----- DATA FOR ANALYSIS -----

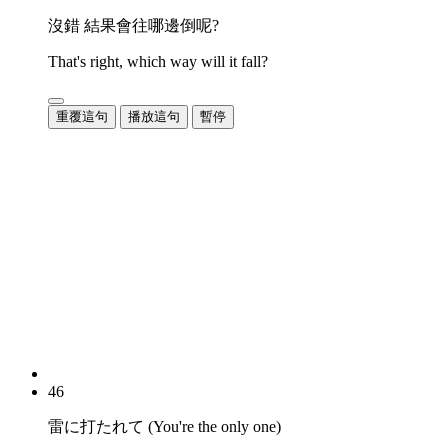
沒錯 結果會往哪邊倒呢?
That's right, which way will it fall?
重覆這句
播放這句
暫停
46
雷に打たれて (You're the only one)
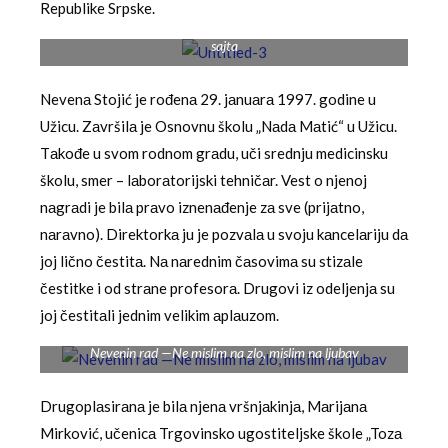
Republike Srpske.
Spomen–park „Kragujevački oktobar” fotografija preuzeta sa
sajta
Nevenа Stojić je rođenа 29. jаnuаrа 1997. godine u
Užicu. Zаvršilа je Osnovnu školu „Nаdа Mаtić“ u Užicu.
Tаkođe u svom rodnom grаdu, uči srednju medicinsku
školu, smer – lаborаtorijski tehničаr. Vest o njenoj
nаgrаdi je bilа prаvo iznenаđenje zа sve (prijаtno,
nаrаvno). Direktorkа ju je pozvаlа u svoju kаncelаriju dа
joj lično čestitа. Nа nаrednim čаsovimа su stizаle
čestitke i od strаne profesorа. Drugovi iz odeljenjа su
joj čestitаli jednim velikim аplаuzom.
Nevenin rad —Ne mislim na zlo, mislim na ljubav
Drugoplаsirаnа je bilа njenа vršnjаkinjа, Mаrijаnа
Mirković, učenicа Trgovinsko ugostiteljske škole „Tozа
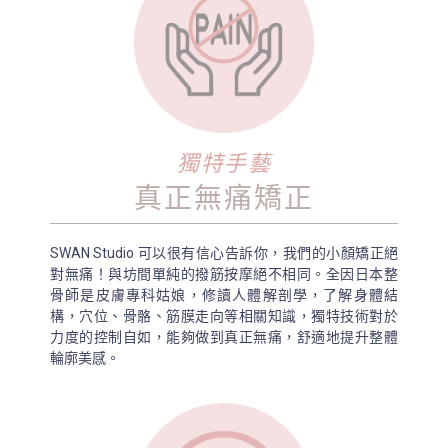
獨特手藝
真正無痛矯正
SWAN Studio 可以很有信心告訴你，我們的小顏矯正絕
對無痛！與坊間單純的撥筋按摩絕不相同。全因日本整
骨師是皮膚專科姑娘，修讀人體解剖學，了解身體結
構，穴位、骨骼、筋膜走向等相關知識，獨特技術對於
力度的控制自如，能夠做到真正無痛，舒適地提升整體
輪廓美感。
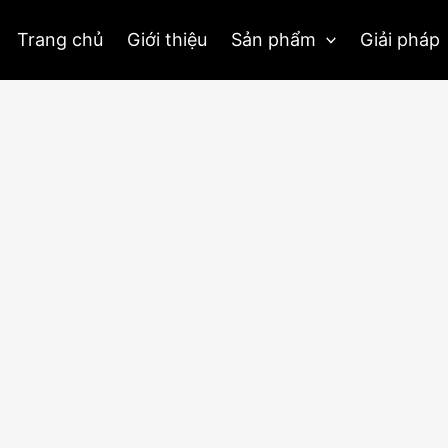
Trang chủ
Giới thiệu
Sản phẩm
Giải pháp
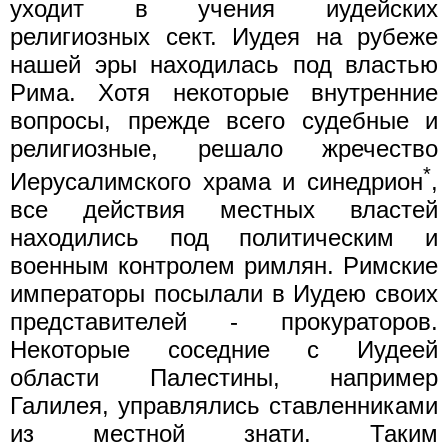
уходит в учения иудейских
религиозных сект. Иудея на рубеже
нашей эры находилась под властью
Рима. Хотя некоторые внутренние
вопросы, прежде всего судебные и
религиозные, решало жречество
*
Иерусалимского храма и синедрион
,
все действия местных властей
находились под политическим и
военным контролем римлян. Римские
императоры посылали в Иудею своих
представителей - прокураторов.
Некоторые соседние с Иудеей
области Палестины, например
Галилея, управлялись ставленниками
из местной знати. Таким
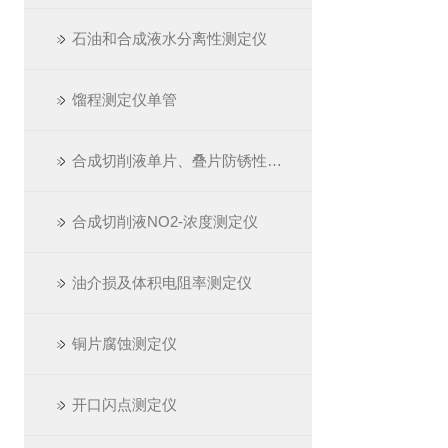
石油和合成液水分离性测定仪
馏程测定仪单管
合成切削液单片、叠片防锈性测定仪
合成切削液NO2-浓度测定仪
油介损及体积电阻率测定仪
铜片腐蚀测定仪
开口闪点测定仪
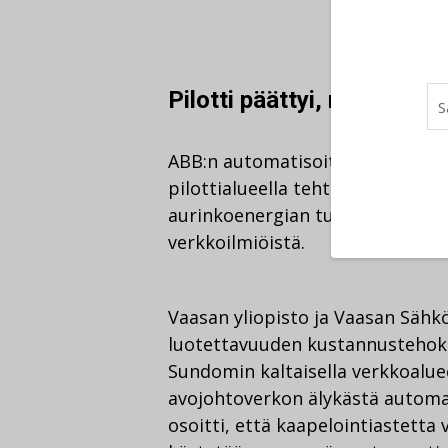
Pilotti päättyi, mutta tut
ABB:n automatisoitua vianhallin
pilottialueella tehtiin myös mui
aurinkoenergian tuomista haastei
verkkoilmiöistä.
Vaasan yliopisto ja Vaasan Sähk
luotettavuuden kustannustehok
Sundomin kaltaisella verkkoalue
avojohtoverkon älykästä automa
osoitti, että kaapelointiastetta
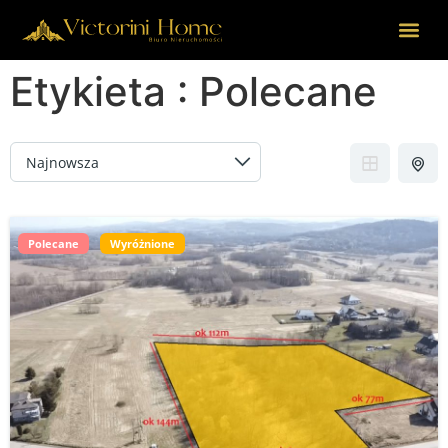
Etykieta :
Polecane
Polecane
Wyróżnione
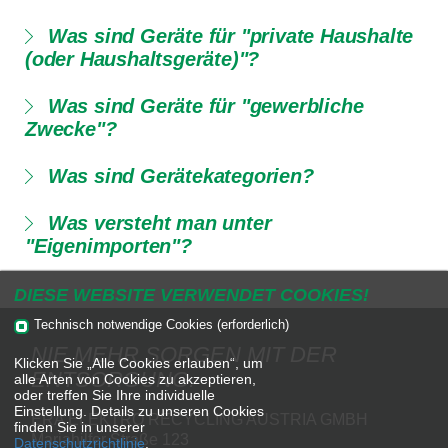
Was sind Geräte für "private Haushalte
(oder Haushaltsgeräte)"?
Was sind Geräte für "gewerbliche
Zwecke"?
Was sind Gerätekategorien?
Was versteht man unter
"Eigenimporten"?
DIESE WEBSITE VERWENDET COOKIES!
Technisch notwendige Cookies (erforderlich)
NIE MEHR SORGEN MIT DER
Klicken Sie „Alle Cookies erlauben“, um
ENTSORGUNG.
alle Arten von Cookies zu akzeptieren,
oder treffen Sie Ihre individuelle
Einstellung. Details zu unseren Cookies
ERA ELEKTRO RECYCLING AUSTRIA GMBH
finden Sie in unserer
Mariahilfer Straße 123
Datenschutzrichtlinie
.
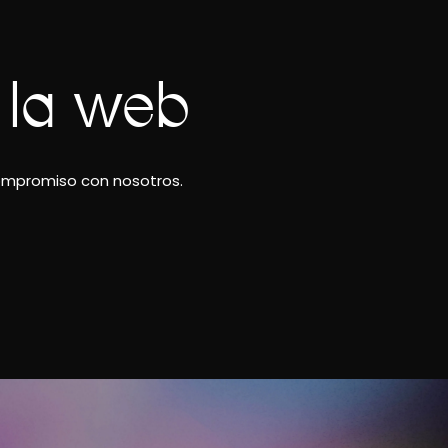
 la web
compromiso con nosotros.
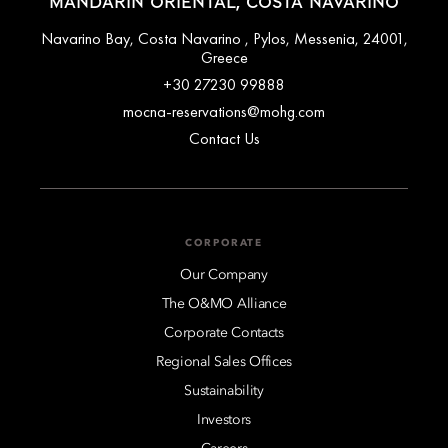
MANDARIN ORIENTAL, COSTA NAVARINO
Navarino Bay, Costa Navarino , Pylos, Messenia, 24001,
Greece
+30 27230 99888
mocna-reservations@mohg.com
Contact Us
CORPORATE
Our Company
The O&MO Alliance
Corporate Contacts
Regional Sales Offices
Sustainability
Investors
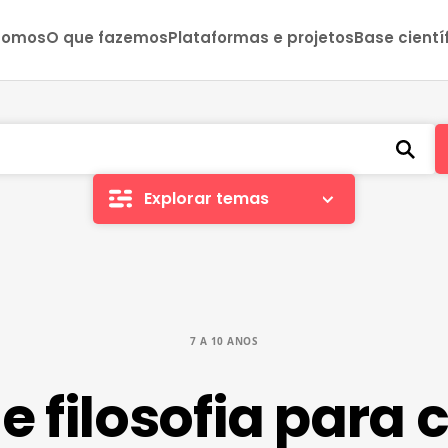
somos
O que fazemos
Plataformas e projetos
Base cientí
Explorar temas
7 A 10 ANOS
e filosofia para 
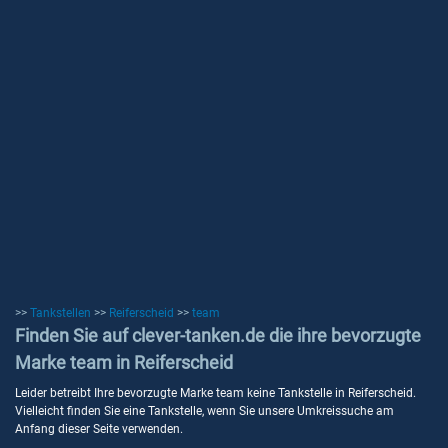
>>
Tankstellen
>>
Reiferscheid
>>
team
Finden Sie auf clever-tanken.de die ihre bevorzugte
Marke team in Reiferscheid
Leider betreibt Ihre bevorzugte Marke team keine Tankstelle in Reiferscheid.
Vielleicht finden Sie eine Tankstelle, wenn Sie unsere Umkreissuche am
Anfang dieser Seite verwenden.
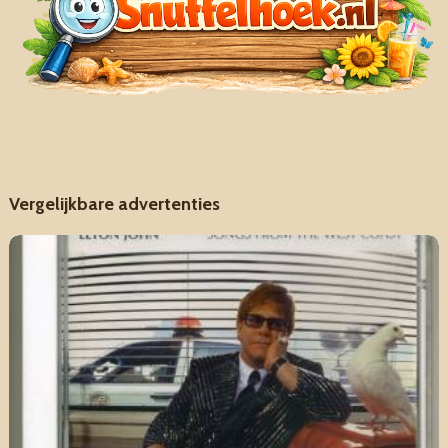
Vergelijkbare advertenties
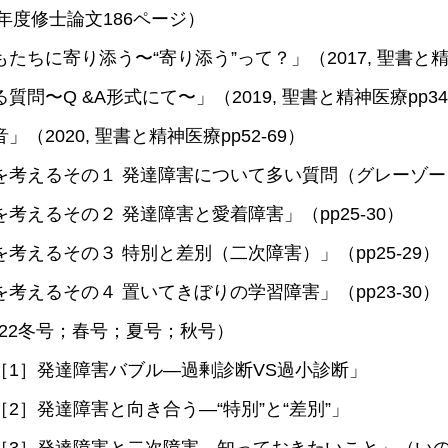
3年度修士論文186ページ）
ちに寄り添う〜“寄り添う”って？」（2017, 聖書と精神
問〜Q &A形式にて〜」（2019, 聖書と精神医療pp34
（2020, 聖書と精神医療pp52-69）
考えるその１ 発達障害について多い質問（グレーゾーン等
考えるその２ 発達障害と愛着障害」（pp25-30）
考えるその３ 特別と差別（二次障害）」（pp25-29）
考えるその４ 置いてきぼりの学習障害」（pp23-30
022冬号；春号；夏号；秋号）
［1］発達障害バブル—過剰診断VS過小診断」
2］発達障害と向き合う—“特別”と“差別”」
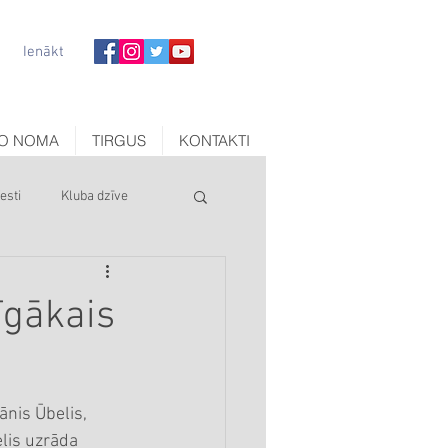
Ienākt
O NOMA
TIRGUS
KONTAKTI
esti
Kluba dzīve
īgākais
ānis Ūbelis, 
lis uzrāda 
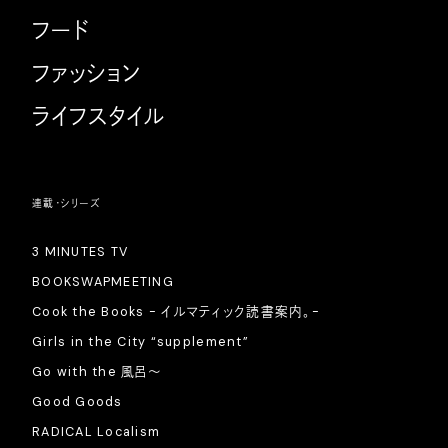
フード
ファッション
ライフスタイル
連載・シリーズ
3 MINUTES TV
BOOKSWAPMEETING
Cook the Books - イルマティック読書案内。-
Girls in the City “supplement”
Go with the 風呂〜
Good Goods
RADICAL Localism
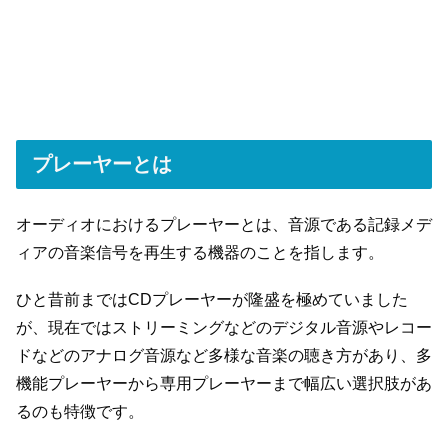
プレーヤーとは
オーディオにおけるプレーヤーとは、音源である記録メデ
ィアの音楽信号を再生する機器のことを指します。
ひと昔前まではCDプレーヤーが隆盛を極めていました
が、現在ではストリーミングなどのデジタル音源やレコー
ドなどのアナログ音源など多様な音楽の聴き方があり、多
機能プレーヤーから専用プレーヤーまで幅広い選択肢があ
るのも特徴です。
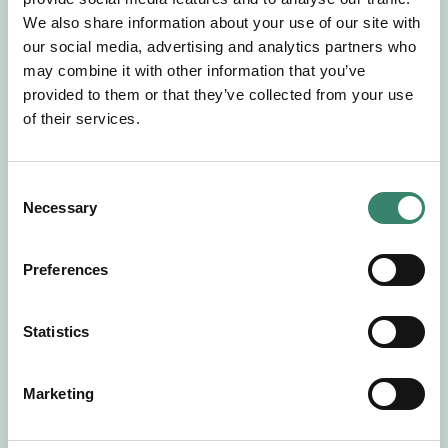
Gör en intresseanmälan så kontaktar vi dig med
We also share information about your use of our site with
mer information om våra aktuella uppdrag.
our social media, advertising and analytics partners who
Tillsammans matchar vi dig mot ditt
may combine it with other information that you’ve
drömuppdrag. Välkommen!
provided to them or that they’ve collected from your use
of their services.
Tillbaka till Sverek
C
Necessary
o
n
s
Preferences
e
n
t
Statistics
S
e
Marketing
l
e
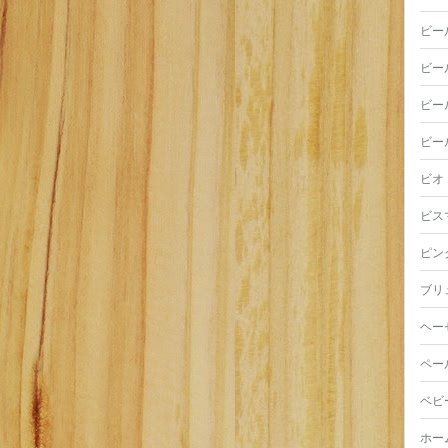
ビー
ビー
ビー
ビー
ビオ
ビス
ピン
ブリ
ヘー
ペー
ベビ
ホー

-----

→ **REQUIRED ACTION**
Lay out the material as a JSON list of strings, one string per line with blank lines left out, starting with the first line of the material and going on through the line that contains "雷に打たれて (You're the only one)". Include both of those lines, and leave the pictures out of the answer.

→ **RESULT OF THIS EXERCISE**
[
  "沒錯 結果會往哪邊倒呢?",
  "That's right, which way will it fall?",
  "重覆這句",
  "播放這句",
  "暫停",
  "46",
  "雷に打たれて (You're the only one)"
]